Retype the listing line for line, starting with the line that contains "de Oporto que" and going on through the end of the listing. Leave the pictures out.

--

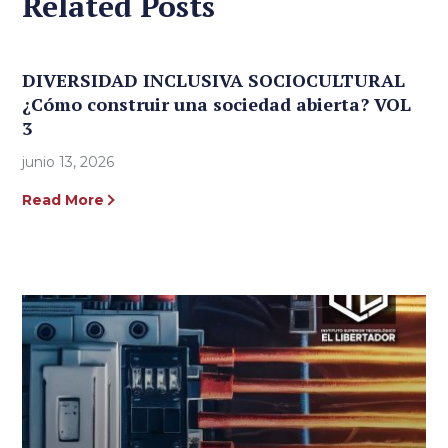
Related Posts
DIVERSIDAD INCLUSIVA SOCIOCULTURAL
¿Cómo construir una sociedad abierta? VOL
3
junio 13, 2026
Read More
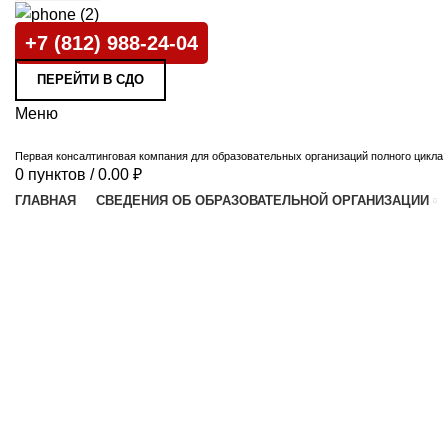
+7 (812) 988-24-04
ПЕРЕЙТИ В СДО
Меню
Первая консалтинговая компания для образовательных организаций полного цикла
0
пунктов
/
0.00
₽
ГЛАВНАЯ
СВЕДЕНИЯ ОБ ОБРАЗОВАТЕЛЬНОЙ ОРГАНИЗАЦИИ
Увеличить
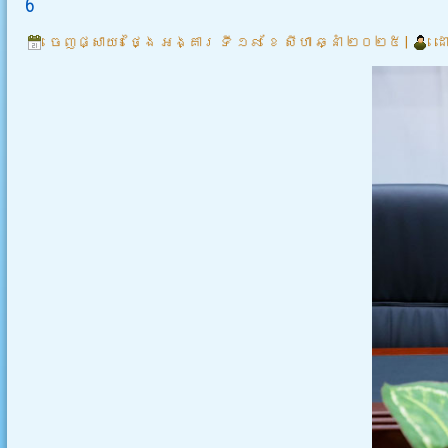
6
ចេញផ្សាយ៖
ថ្ងៃ អង្គារ ទី ១៩ ខែ សីហា ឆ្នាំ ២០២៥
|
ដ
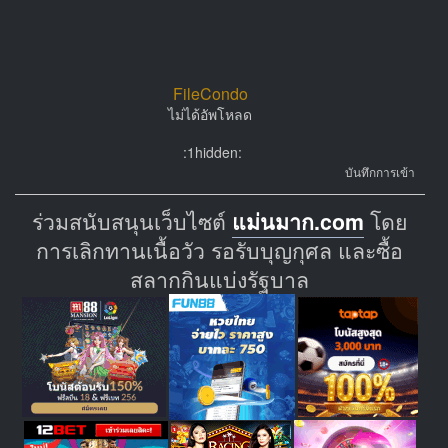
FileCondo
ไม่ได้อัพโหลด
:1hidden:
บันทึกการเข้า
ร่วมสนับสนุนเว็บไซต์
แม่นมาก.com
โดย
การเลิกทานเนื้อวัว รอรับบุญกุศล และซื้อ
สลากกินแบ่งรัฐบาล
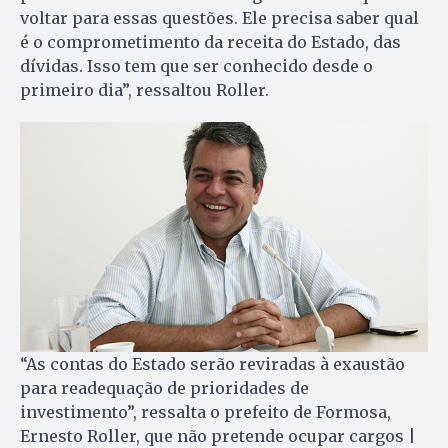
voltar para essas questões. Ele precisa saber qual
é o comprometimento da receita do Estado, das
dívidas. Isso tem que ser conhecido desde o
primeiro dia”, ressaltou Roller.
“As contas do Estado serão reviradas à exaustão
para readequação de prioridades de
investimento”, ressalta o prefeito de Formosa,
Ernesto Roller, que não pretende ocupar cargos |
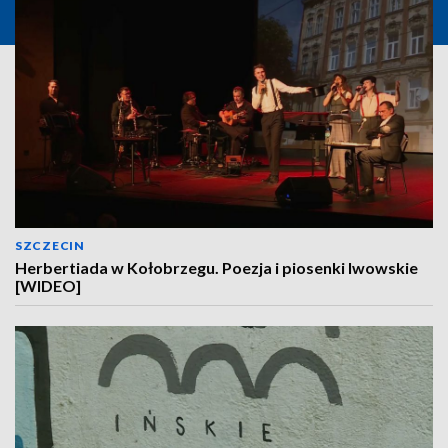
SZCZECIN
Herbertiada w Kołobrzegu. Poezja i piosenki lwowskie
[WIDEO]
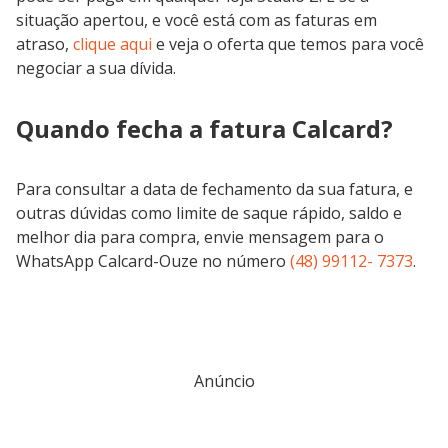
situação apertou, e você está com as faturas em
atraso,
clique aqui
e veja o oferta que temos para você
negociar a sua dívida.
Quando fecha a fatura Calcard?
Para consultar a data de fechamento da sua fatura, e
outras dúvidas como limite de saque rápido, saldo e
melhor dia para compra, envie mensagem para o
WhatsApp Calcard-Ouze no número
(48) 99112- 7373
.
Anúncio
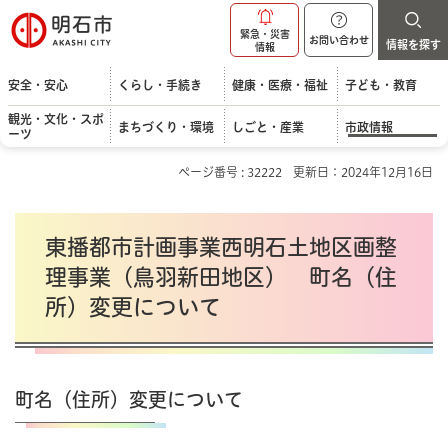
明石市
緊急・災害
お問い合わせ
情報を探す
情報
安全・安心
くらし・手続き
健康・医療・福祉
子ども・教育
観光・文化・スポ
まちづくり・環境
しごと・産業
市政情報
ーツ
ページ番号 : 32222
更新日：2024年12月16日
東播都市計画事業西明石土地区画整
理事業（鳥羽新田地区） 町名（住
所）変更について
町名（住所）変更について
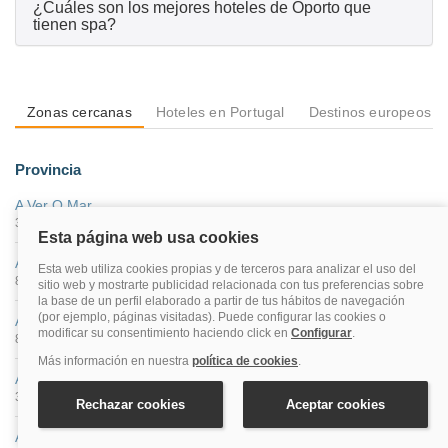
¿Cuáles son los mejores hoteles de Oporto que
tienen spa?
Zonas cercanas
Hoteles en Portugal
Destinos europeos
Provincia
A Ver O Mar
3 hoteles
Aeropuerto De Oporto
8 hoteles
Amarante
8 hoteles
Amarante Centro
3 hoteles
Arcos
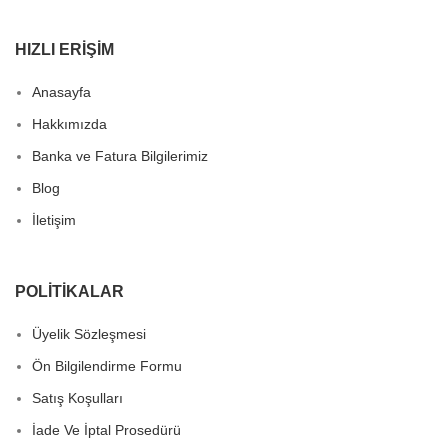
HIZLI ERIŞIM
Anasayfa
Hakkımızda
Banka ve Fatura Bilgilerimiz
Blog
İletişim
POLITIKALAR
Üyelik Sözleşmesi
Ön Bilgilendirme Formu
Satış Koşulları
İade Ve İptal Prosedürü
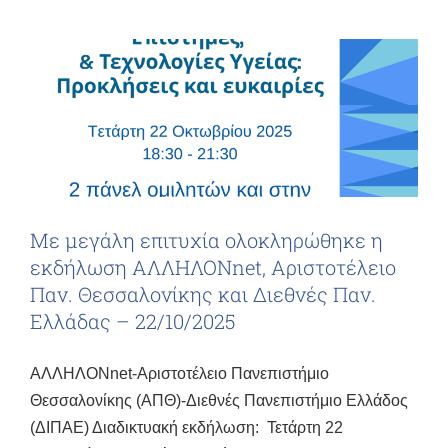
Με μεγάλη επιτυχία ολοκληρώθηκε η
εκδήλωση ΑΛΛΗΛΟΝnet, Αριστοτέλειο
Παν. Θεσσαλονίκης και Διεθνές Παν.
Ελλάδας – 22/10/2025
ΑΛΛΗΛΟΝnet-Αριστοτέλειο Πανεπιστήμιο
Θεσσαλονίκης (ΑΠΘ)-Διεθνές Πανεπιστήμιο Ελλάδος
(ΔΙΠΑΕ) Διαδικτυακή εκδήλωση: Τετάρτη 22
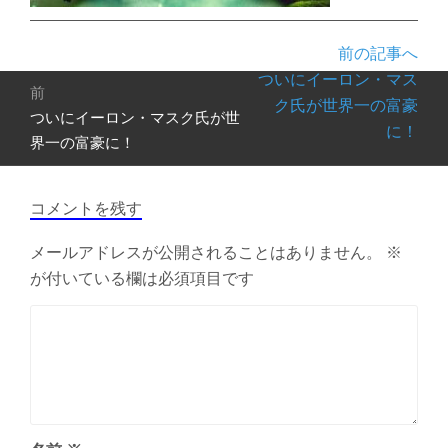
前の記事へ
投
ついにイーロン・マス
前
稿
ク氏が世界一の富豪
ついにイーロン・マスク氏が世
前
ナ
に！
の
界一の富豪に！
ビ
投
ゲ
稿:
ー
コメントを残す
シ
ョ
メールアドレスが公開されることはありません。
※
ン
が付いている欄は必須項目です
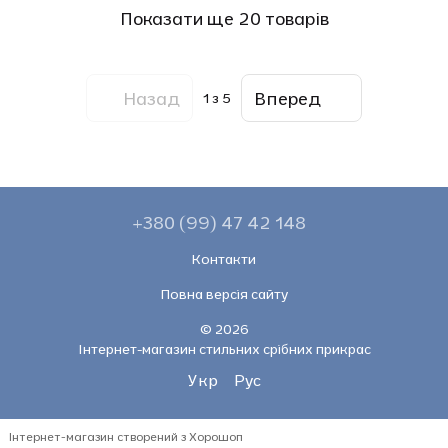
Показати ще 20 товарів
Назад
Вперед
1
з 5
+380 (99) 47 42 148
Контакти
Повна версія сайту
© 2026
Інтернет-магазин стильних срібних прикрас
Укр
Рус
Інтернет-магазин створений з Хорошоп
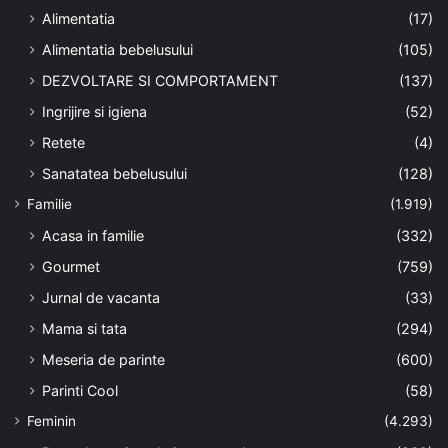
Alimentatia
(17)
Alimentatia bebelusului
(105)
DEZVOLTARE SI COMPORTAMENT
(137)
Ingrijire si igiena
(52)
Retete
(4)
Sanatatea bebelusului
(128)
Familie
(1.919)
Acasa in familie
(332)
Gourmet
(759)
Jurnal de vacanta
(33)
Mama si tata
(294)
Meseria de parinte
(600)
Parinti Cool
(58)
Feminin
(4.293)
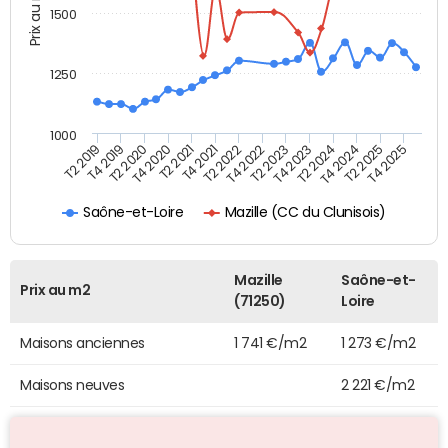
Prix au m2
1500
1250
1000
T4 2021
T2 2025
T2 2019
T4 2022
T2 2020
T4 2023
T2 2021
T4 2024
T2 2022
T4 2025
T4 2019
T2 2023
T4 2020
T2 2024
Mazille (CC du Clunisois)
Saône-et-Loire
Mazille
Saône-et-
Prix au m2
(71250)
Loire
Maisons anciennes
1 741 €/m2
1 273 €/m2
Maisons neuves
2 221 €/m2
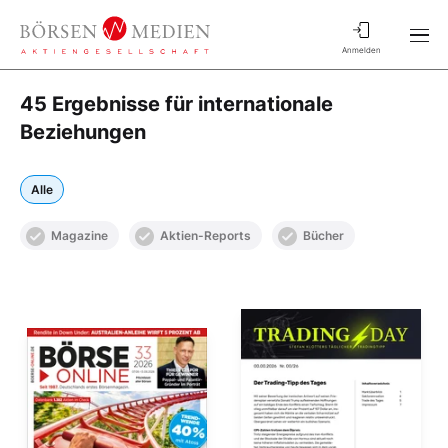
Anmelden
45 Ergebnisse für internationale
Beziehungen
Alle
Magazine
Aktien-Reports
Bücher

--

**RESULT BELOW**.
¿Cuáles son los mejores hoteles de Oporto que
tienen spa?
Zonas cercanas
Hoteles en Portugal
Destinos europeos
Provincia
A Ver O Mar
3 hoteles
Aeropuerto De Oporto
8 hoteles
Amarante
8 hoteles
Amarante Centro
3 hoteles
Arcos
HIZLI ERIŞIM
Anasayfa
Hakkımızda
Banka ve Fatura Bilgilerimiz
Blog
İletişim
POLITIKALAR
Üyelik Sözleşmesi
Ön Bilgilendirme Formu
Satış Koşulları
İade Ve İptal Prosedürü
Με μεγάλη επιτυχία ολοκληρώθηκε η
εκδήλωση ΑΛΛΗΛΟΝnet, Αριστοτέλειο
Παν. Θεσσαλονίκης και Διεθνές Παν.
Ελλάδας – 22/10/2025
ΑΛΛΗΛΟΝnet-Αριστοτέλειο Πανεπιστήμιο
Θεσσαλονίκης (ΑΠΘ)-Διεθνές Πανεπιστήμιο Ελλάδος
(ΔΙΠΑΕ) Διαδικτυακή εκδήλωση: Τετάρτη 22
前の記事へ
投
ついにイーロン・マス
前
稿
ク氏が世界一の富豪
ついにイーロン・マスク氏が世
前
ナ
に！
の
界一の富豪に！
ビ
投
ゲ
稿:
ー
コメントを残す
シ
ョ
メールアドレスが公開されることはありません。
※
ン
が付いている欄は必須項目です
Показати ще 20 товарів
Назад
Вперед
1
з 5
+380 (99) 47 42 148
Контакти
Повна версія сайту
© 2026
Інтернет-магазин стильних срібних прикрас
Укр
Рус
Інтернет-магазин створений з Хорошоп
Alimentatia
(17)
Alimentatia bebelusului
(105)
DEZVOLTARE SI COMPORTAMENT
(137)
Ingrijire si igiena
(52)
Retete
(4)
Sanatatea bebelusului
(128)
Familie
(1.919)
Acasa in familie
(332)
Gourmet
(759)
Jurnal de vacanta
(33)
Mama si tata
(294)
Meseria de parinte
(600)
Parinti Cool
(58)
Feminin
(4.293)
Prix au m2
1500
1250
1000
T4 2021
T2 2025
T2 2019
T4 2022
T2 2020
T4 2023
T2 2021
T4 2024
T2 2022
T4 2025
T4 2019
T2 2023
T4 2020
T2 2024
Mazille (CC du Clunisois)
Saône-et-Loire
Mazille
Saône-et-
Prix au m2
(71250)
Loire
Maisons anciennes
1 741 €/m2
1 273 €/m2
Maisons neuves
2 221 €/m2
Anmelden
45 Ergebnisse für internationale
Beziehungen
Alle
Magazine
Aktien-Reports
Bücher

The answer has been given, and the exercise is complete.